The probability that 2^{p}-1 is prime is about
(e^{gamma} log ap )/(p log 2) where a=2
if p=3 (mod 4), and a=6 if p=1 (mod 4).

So how might we reach this conclusions? We will start by estimating
the probability that 2^{k}-1 is prime, and then combine
that guess with several others.

The probability that 2^{k}-1 is prime

As our first step in estimating the probability that 2^{k}-1
is prime, we recall that for 2^{k}-1 to be prime, k
must be prime (proof).
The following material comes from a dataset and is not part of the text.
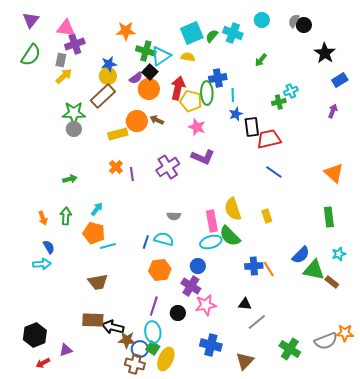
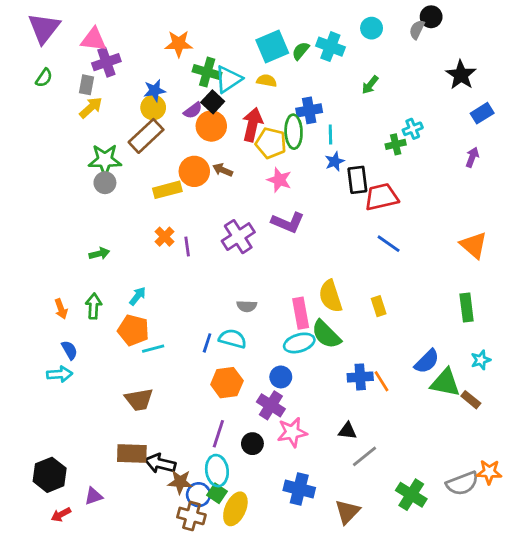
purple triangle: (31, 20) -> (44, 28), size x1.4
black circle: (304, 25) -> (431, 17), moved
green semicircle: (31, 55) -> (44, 78), size x0.6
Next,
by prime
number theorem the probability that a random positive integer k
is prime is (asymptotic to) 1/log(k) (where log x is the
natural logarithm). For the next step we will assume this is the
case: that k is prime.

Next, we might want to again use the prime number theorem to guess that
the probability that 2^{k}-1 is prime, is 1/log(2^{k}-1),
or about 1/(k log 2); but 2^{k}-1 does not behave
like a "random number." For example, 2^{k}-1
can only be divisible by primes of the form 2mk+1 for certain
integers
m (proof). So we
will need to adjust the estimate of probability we get from the prime
number theorem as follows.

Since 2^{k}-1 can not be even--we multiply our estimate
of the primality probability by 2 (since 2 divides 1/2 of the integers).
Similarly, unless k is 2, 2^{k}-1 can not be divisible
by 3, so we multiply our estimate of the primality probability by 3/2=1/(1-1/3)
(since 3 divides 1/3rd of the integers). In fact, for each prime
q less than 2k+1 we must multiply our estimate by q/(q-1)
= 1/(1-1/q). So we now guess that the probability that 2^{k}-1
is prime (for a given prime q) is about

"But wait" you might say, "you have log(2k), but Wagstaff says
log(ak) where a varies." Then I'd be forced to admit
I omitted something else we know about the divisors
of Mersenne numbers: they are always congruent to +/-1 modulo 8.
When k is 3 modulo 4, this means m must be 0 or 3 modulo
4, so the smallest such prime is at least 6k+1 and we must replace
the 2k in our argument above with 6k, just as Wagstaff says.
When k is 1 modulo 4, m may be 1, so we can stick with the
2k above in this case. This completes the derivation of Wagstaff's
third conclusion.

Toward a combined estimate

Let's go one step further and combine our two probability estimates:
the probability k is prime and the probability the resulting 2^{k}-1
is prime. We then get the probability that 2^{k}-1
is prime (for a random positive integer k) to be

e^{gamma}^{.} log(ak)/(k log
2 ^{.} log k)

(with a=2 or 6 as above). For large k (and indeed the
"average" integer is large), log(ak)=log a + log k
is very close (asymptotically) to just log k, so our probability
estimate simplifies to

e^{gamma}/(k log 2).

Next we will use this heuristic estimate to derive the first of Wagstaff's
three conclusions.

The number of Mersennes less than x

So, how many Mersenne primes 2^{k}-1 do we expect with 1
<k < n ? We can find this by adding the
probabilities for k=1, 2, 3, ... up to n. The easiest
way to approximate this sum would be to integrate. This gives us

approximately e^{gamma} log n / log 2
Mersenne primes 2^{k}-1 with 1 <k <
n.

Now let's rephrase this. If we wish to restrict the size of n
so that 2^{k}-1 <x, then we must stop with
n log 2 near log x, hence log n near
log log x. So we have

approximately e^{gamma} log log x / log
2 Mersenne primes less than x.

This is the first of Wagstaff's conclusions (from which the second follows
trivially).

Note: The above is definitely not the argument you find in Wagstaff's
article, but I think it is easier to follow and generalizes smoothly to
many other forms.